La pace di Trump è shalom?

di Oscar Nicodemo

Quasi niente, in quest’epoca, viene circoscritto con il termine giusto. E definire pace ciò che non lo è rappresenta l’ennesima aberrazione ideologica che porta a travisare un significato, anche se questo è inerente a una parola importante e fondamentale per l’umanità.

10 Ottobre 2025
Credo che nessun pacifista convinto possa essere per il disarmo della ragione. E, allora, se si deve discutere della pace orchestrata da Trump, che per il momento mette d’accordo Netanyahu e Hamas, non so quanto i superstiti palestinesi,  bisognerebbe armarsi di un minimo di criterio per poter imbastire una riflessione degna di un pensiero razionale. Davvero, oggi, si può intendere la pace come fredda, diplomatica e calcolata interruzione della guerra? Da una lettura, anche superficiale, dei 20 punti del documento esteso dal presidente degli Stati Uniti emerge ben presto e piuttosto paradossalmente la convinzione che se da un lato della moralità non possa esistere una guerra giusta, dall’altro si può sempre costruire una pace iniqua, scorretta, sbagliata. Intanto la pace dovrebbe portare a condizioni diverse da quelle che hanno provocato lo stato di guerra e garantire integrità e reciprocità, come sostiene Haim Baharier, studioso di esegesi biblica nato da genitori ebrei di origine polacca. In altre parole, l’assenza momentanea di ossessivi bombardamenti sulla popolazione civile della terra di Palestina in nessun modo può costituire un principio cardine e sicuro che ne sancisce la decolonizzazione, tantomeno fa ben sperare per il futuro delle nuove generazioni, che andrebbero affrancate da qualsiasi regime di dominio. Sarà mai una pace quella che conserva i privilegi della parte dominante su quella soccombente, a maggior ragione se il conflitto è tra un esercito moderno e attrezzato come l’Idf e una popolazione inerme come i gazawi?

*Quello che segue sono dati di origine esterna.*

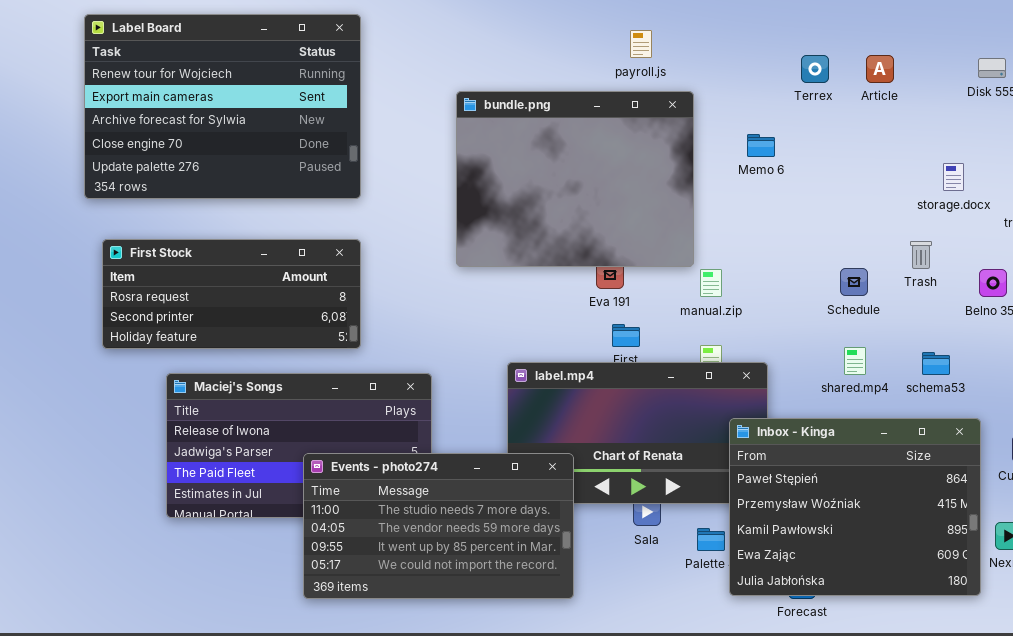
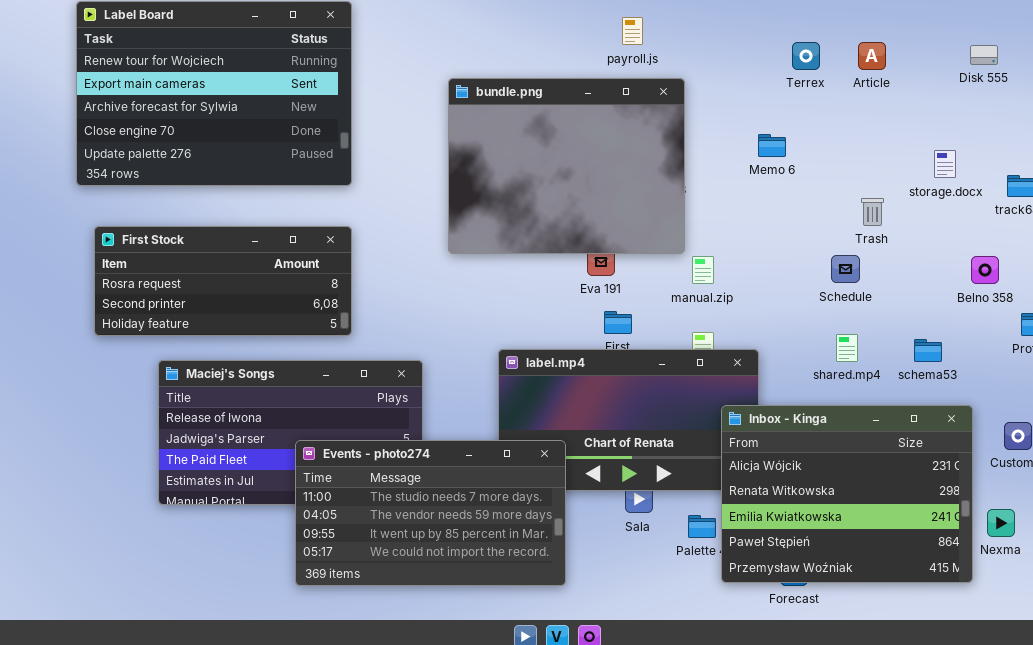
Memo 6: [747,134,775,157] -> [758,134,786,157], moved
Trash: [910,241,932,269] -> [861,198,884,226], moved
Inbox - Kinga: [729,418,981,596] -> [721,405,973,583], scrolled up 3 rows

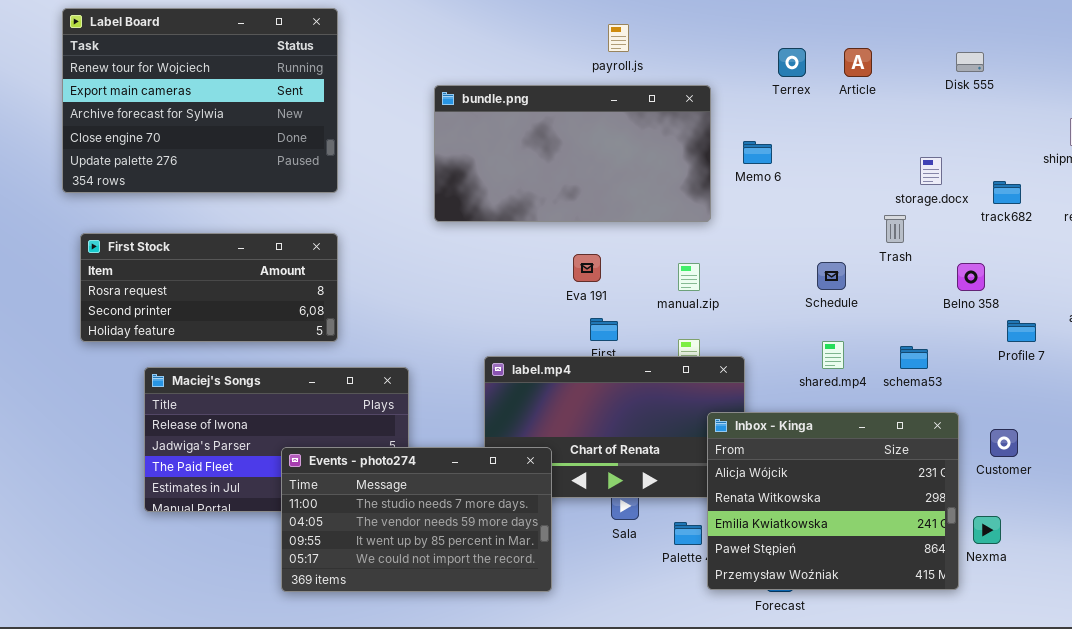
bundle.png: [448,78,685,254] -> [434,85,711,222], resized
Trash: [861,198,884,226] -> [884,215,906,243], moved

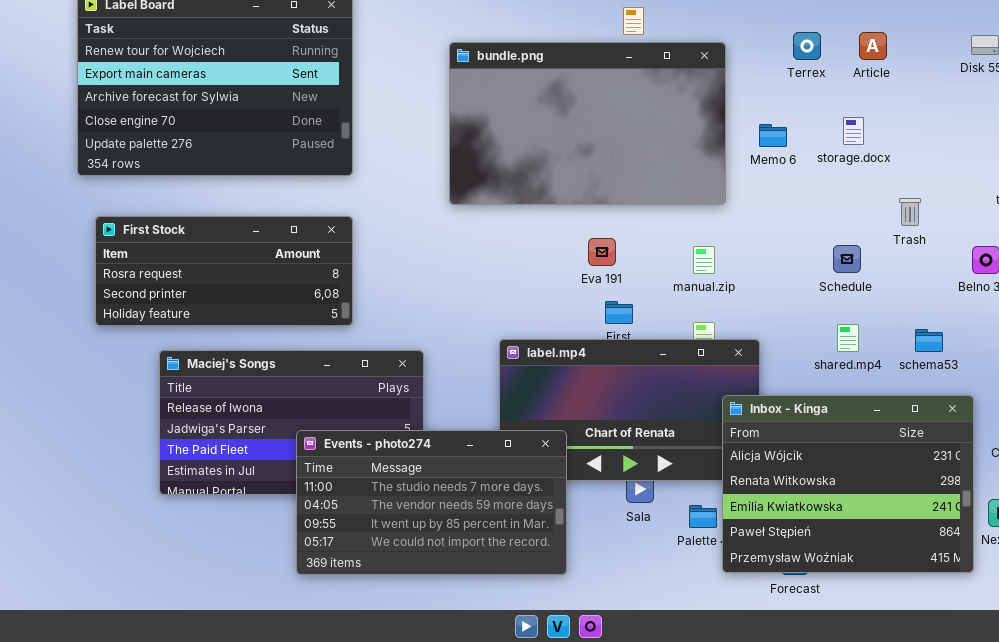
bundle.png: [434,85,711,222] -> [449,42,726,205], resized
storage.docx: [920,157,942,185] -> [843,117,864,145], moved

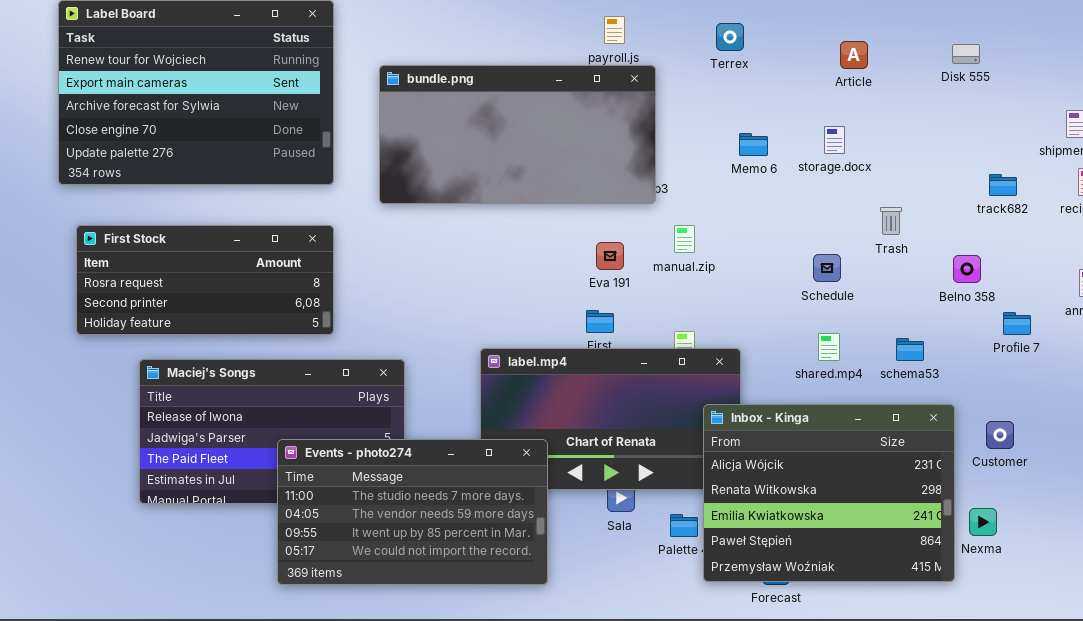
Terrex: [793,32,821,60] -> [716,23,744,51], moved
bundle.png: [449,42,726,205] -> [379,65,656,204], moved, resized
Eva 191: [588,238,616,266] -> [596,242,624,270], moved
manual.zip: [693,246,715,274] -> [674,225,695,253], moved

Quasi niente, in quest’epoca, viene circoscritto con il termine giusto. E definire pace ciò che non lo è rappresenta l’ennesima aberrazione ideologica che porta a travisare un significato, anche se questo è inerente a una parola importante e fondamentale per l’umanità. La pace ebraica è shalom, lo sanno bene gli occidentali, quanto il mondo arabo e le popolazioni semitiche. È un concetto che va oltre la semplice assenza di guerra, includendo integrità, completezza, benessere. Costituisce un principio centrale dell’ebraismo, menzionato nella Torah, e si riferisce al raggiungimento di uno stato di armonia totale, sia nelle relazioni interpersonali che con il mondo intero. Tanti di noi sanno che il tipico saluto ebraico è “Shalom Aleikem”, che vuol dire “la pace sia su di voi”, e riflette la profonda importanza di questa astrazione nella cultura ebraica. La domanda finale, ovviamente retorica, è: la “pace” trumpiana coincide con la parola “shalom”? Rimane nitida l’impressione che i governi, oggi, perseguano politiche disumanizzanti e che, pertanto, solo i movimenti mossi da un sano sentimento popolare, ossia la parte più consapevole e attiva delle popolazioni governate, possano restaurare l’alto significato della parola pace e ripristinare il valore del termine ebraico, shalom. La speranza, manco a dirlo, è quella di un concreto e massiccio sodalizio di israeliani e palestinesi, volto a raggiungere la convivenza pacifica attraverso gli stessi diritti. Ne frattempo, non vi è nulla da celebrare, se non da registrare, con un certo sollievo, un numero minore di morti tra le donne, gli uomini e i bambini della striscia. Quanto al Nobel per la pace sollecitato dal pastrocchio imperialista di Trump, ci starebbe bene la citazione: “Le ambizioni mettono a dura prova il talento, mentre l’arrivismo mette in bella mostra la faccia tosta!”